Overall, I would say that Prague is a worthwhile visit if one comes outside of summer (although I hear the crowds are still strong even then and there is a stable base of 20,000 American expats hanging out, attempting to write, who live in the city) and haven't been to a Habsburg-era city before. If you've been to Vienna, the capital of all things Hapbsburg, I think it's still worth a visit since I like Prague a great deal more than Vienna due to Vienna being far too oppressive and palatial. But, for someone like me who has been to Zagreb, Ljubljana, Maribor, Varaždin, Belgrade, Sarajevo, Vienna, Graz, Brno, and Budapest, it's a tad, well... "normal". Yeah, I know, I need to slow down a bit someday.

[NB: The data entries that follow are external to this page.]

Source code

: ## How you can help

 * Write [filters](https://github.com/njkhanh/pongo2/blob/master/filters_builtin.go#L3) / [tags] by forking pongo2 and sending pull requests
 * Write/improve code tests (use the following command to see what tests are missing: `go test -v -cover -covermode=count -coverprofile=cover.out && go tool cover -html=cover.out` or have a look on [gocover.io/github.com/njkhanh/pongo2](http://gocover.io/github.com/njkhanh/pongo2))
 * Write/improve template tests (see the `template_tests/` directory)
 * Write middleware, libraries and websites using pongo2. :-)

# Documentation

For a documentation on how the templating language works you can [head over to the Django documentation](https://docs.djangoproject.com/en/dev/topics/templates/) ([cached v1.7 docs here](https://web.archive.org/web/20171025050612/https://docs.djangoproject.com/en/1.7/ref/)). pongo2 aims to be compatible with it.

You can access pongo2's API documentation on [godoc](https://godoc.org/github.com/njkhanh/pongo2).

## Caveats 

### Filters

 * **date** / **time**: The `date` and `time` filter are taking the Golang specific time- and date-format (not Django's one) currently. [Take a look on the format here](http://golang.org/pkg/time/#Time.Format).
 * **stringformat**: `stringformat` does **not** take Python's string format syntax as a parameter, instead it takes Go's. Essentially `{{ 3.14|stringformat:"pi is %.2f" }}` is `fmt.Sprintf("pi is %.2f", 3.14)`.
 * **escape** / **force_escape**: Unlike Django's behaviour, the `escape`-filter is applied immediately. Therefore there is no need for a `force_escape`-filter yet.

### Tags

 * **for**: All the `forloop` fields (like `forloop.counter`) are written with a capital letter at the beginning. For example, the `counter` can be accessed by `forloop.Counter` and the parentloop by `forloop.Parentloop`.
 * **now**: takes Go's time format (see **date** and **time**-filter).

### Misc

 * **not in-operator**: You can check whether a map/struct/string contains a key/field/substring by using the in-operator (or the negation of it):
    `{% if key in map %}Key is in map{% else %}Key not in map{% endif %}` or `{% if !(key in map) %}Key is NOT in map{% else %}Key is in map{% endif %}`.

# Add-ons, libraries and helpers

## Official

Obviously, I have a great many more things to follow on Prague, after staying here for five days with #1 Fan. But the one thing that I've realized here and it seems to be another universal truth of life is that whatever Habsburg-era city you see first is ultimately the one you'll love for the rest of your life. For me, this means loving Zagreb despite the fact that few do actually love it, including the great majority of the people who live there. For others this means Prague and so be it. It's a perfect place to start a love affair. Just choose wisely when choosing your first Habsburg entry point.